▸ Quoted passage:
Boston Jan: 14. 1815
I am induced to trouble you at this time by a report that Mr. Elbridge Gerry (a good young man & worthy of patronage) has reason to expect a Secretaryship of Legation to a foreign Mission, and from a fear lest peradventure the lot might fall on the Mission to the Hague.
Mr G who is my neighbour & to whose family I had proffered and would most cheerfully render any service in my power, called on me, with a letter from his brother Mr Austin, recommending him as a fit person to accompany me abroad. Knowing from general report that his grade of talents gave him no claim, I was surprized at the unbecoming forwardness in those who must have known that he was not qualified to be Secretary of the Legation. From delicacy to his feelings I inquired of him whether he was conversant with the French Language, which I considered extremely desireable if not indispensable. He answered modestly in the negative. I then observed to him that from a sense of public duty, as well as a regard to my own accommodation, I should prefer a gentleman having that qualification. He took leave satisfied as I thought that so far as it might depend on me he could not expect the appointment.
Of the Candidates who had made known their wishes to me, Mr. Tillasson appeared to me to be entitled to preference untill within a few days past I understood that Alexander Hill Everett Esqr. (Everett) would willingly accept, altho’ he was too modest to as⟨ ⟩⟨ask for,⟩ the appointment. To a ⟨delicate⟩ mind and manners this gentleman has added, a liberal law education, a knowlege of the French & other foreign languages, a general information and a classical taste rarely equalled, the experience derived from a residence at St. Petersburgh as private Secretary to Mr John Q. Adams & from a tour thro’ Germany & France. His compositions in his vernacular language have adorned the pages of the Patriot (a newspaper) in reviews of Govr. Strongs Speech of the Hartford Convention &c. His head & heart (as our friend Mr Gray in the letter which I take the freedom of enclosing) are right, and common fame does justice to both. Without that imposing exterior which dazzles without taking hold, his deportment is a more solid character, commanding respect: his firmness is evinced in his resistance to the wishes & to the politics of his friends & family who are very respectable.

▸ Problem a: According to the letter from Boston, for whom did Alexander Hill Everett work as private secretary at St. Petersburgh?

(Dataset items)
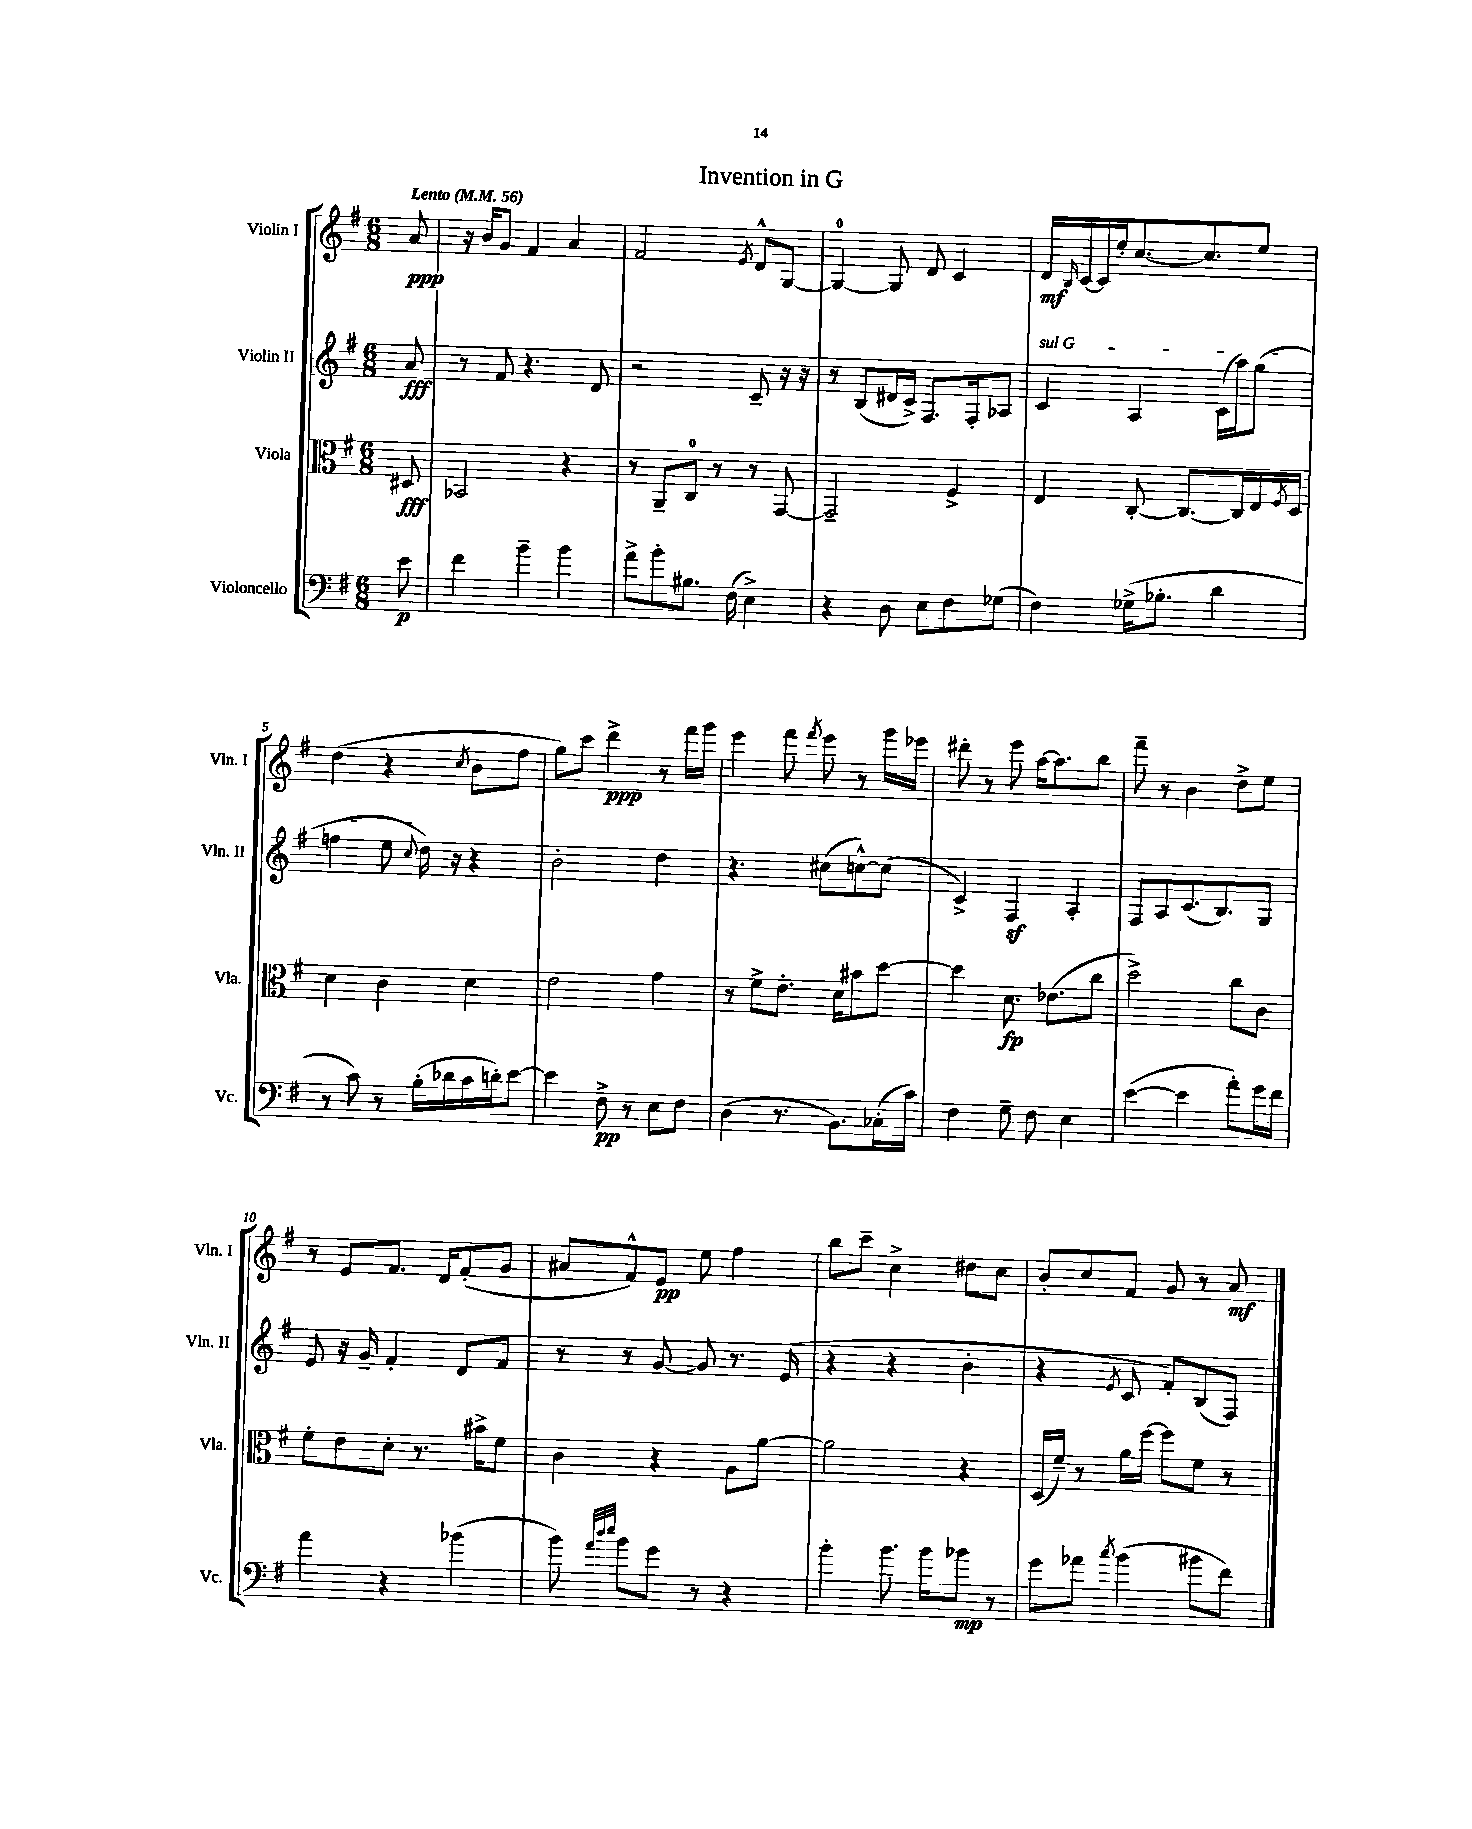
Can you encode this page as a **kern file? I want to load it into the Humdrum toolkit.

**kern	**kern	**kern	**kern
*staff4	*staff3	*staff2	*staff1
*clefF4	*clefC3	*clefG2	*clefG2
*k[f#]	*k[f#]	*k[f#]	*k[f#]
*M6/8	*M6/8	*M6/8	*M6/8
*MM56	*MM56	*MM56	*MM56
8e\	8D#/	8a/	8a/
=	=	=	=
4f#\	2BB-/	8r	16r
.	.	.	16b/LK
.	.	8f#/	8g/J
4b~\	.	4.r	4f#/
4b\	4r	.	4a/
.	.	8d/	.
=	=	=	=
8a^\L	8r	2r	2f#/
8b'\	8AA~/L	.	.
8.B#\J	8C/J	.	.
.	8r	.	.
(16F#\	.	.	.
.	.	.	8qe/
4E^\)	8r	8c~/	8d^^/L
.	[8GG/	16r	[8G/J
.	.	16r	.
=	=	=	=
4r	2GG~/]	8r	4G/_
.	.	(8B/L	.
8D\	.	16d#/L	8G/]
.	.	16c^/JJ)	.
8E\L	.	8.F#/L	8d/
8F#\	4F#^/	.	4c/
.	.	16F#'/k	.
(8G-\J	.	8A-/J	.
=	=	=	=
4F#\)	4E/	4c/	16d/LL
.	.	.	16qqB/
.	.	.	[16c/
.	.	.	16c/]
.	.	.	16ee'/J
(16G-^\LK	[8C'/	4A/	[8.cc/
8.B-'\J	.	.	.
.	8.C/_L	.	.
.	.	.	8.cc/]
4d\	.	(16c\LL	.
.	16C/]L	16aa\J)	.
.	16E/	(8gg\J	8ee/J
.	8qF#/	.	.
.	16D/JJ	.	.
=	=	=	=
8r	4d\	4ff\	(4dd\
8c\)	.	.	.
8r	4c\	8ee\	4r
.	.	8qqcc/	.
(16B'\LL	.	16dd\)	.
16d-\	.	16r	.
.	.	.	8qcc/
16c\	4d\	4r	8b\L
16d'\J)	.	.	.
[8e\J	.	.	8ff#\J
=	=	=	=
4e\]	2e\	2b'\	8gg\L)
.	.	.	8ccc\J
8F#^\	.	.	4ddd^\
8r	.	.	.
8E\L	4g\	4dd\	8r
8F#\J	.	.	16fff#\LL
.	.	.	16ggg\JJ
=	=	=	=
(4D\	8r	4.r	4eee\
.	8f#^\L	.	.
8.r	8.e'\J	.	8fff#\
.	.	.	8qfff#/
.	.	(8cc#\L	8eee\
8.BB\L)	16d\LK	.	.
.	8b#\	[8cc^^\)	8r
(16C-'\L	[8dd\J	(8cc\]J	16ggg\LL
16c\JJ)	.	.	16eee-\JJ
=	=	=	=
4F#\	4dd\]	4c^/)	8ddd#'\
.	.	.	8r
8G~\	8.d\	4F#/	8eee\
8F#\	.	.	[16aa\LK
.	(8.e-\L	.	8.aa\]
4E\	.	4A'/	.
.	8cc\J	.	8bb\J
=	=	=	=
([4e\	2dd^\)	8F#/L	8fff#~\
.	.	8A/	8r
4e\]	.	(8.c/	4b\
.	.	8.B/)	.
8a'\L)	8cc\L	.	8dd^\L
16g\L	8c\J	8G/J	8ee\J
16f#\JJ	.	.	.
=	=	=	=
4a\	8f#'\L	8e/	8r
.	8e\	16r	8e/L
.	.	16g~/	.
4r	8d'\J	4f#'/	8.f#/J
.	8.r	.	.
.	.	.	16d/LK
(4b-\	.	8d/L	(8f#'/
.	16b#^\LK	.	.
.	8f#\J	8f#/J	8g/J
=	=	=	=
8b\)	4c\	8r	8a#/L
32qqa/LLL	.	.	.
32qqdd/	.	.	.
32qqee/JJJ	.	.	.
8b\L	.	8r	8f#^^/)
8g\J	4r	[8g/	8e/J
8r	.	8g/]	8ee\
4r	8A\L	8.r	4ff#\
.	[8a\J	.	.
.	.	(16e/	.
=	=	=	=
4b'\	2a\]	4r	8bb\L
.	.	.	8ccc~\J
8.b\	.	4r	4cc^\
16b\LK	.	.	.
8b-\J	4r	4b'\	8dd#\L
8r	.	.	8cc\J
=	=	=	=
8g\L	(16D/LL	4r	8b'/L
.	16f#~/JJ)	.	.
8a-\J	8r	.	8cc/
8qcc/	.	8qe/	.
(4b\	16a\LL	8c/	8f#/J
.	[16ff#\JJ	.	.
.	8ff#\]L	8f#'/L)	8g/
8b#\L	8f#\J	(8B/	8r
8f#\J)	8r	8F#/J)	8a/
==	==	==	==
*-	*-	*-	*-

▸ Problem b: List each line of the listing above that includes the string "kern".

▸ Result a: Mr John Q. Adams

▸ Result b:
Can you encode this page as a **kern file? I want to load it into the Humdrum toolkit.
**kern	**kern	**kern	**kern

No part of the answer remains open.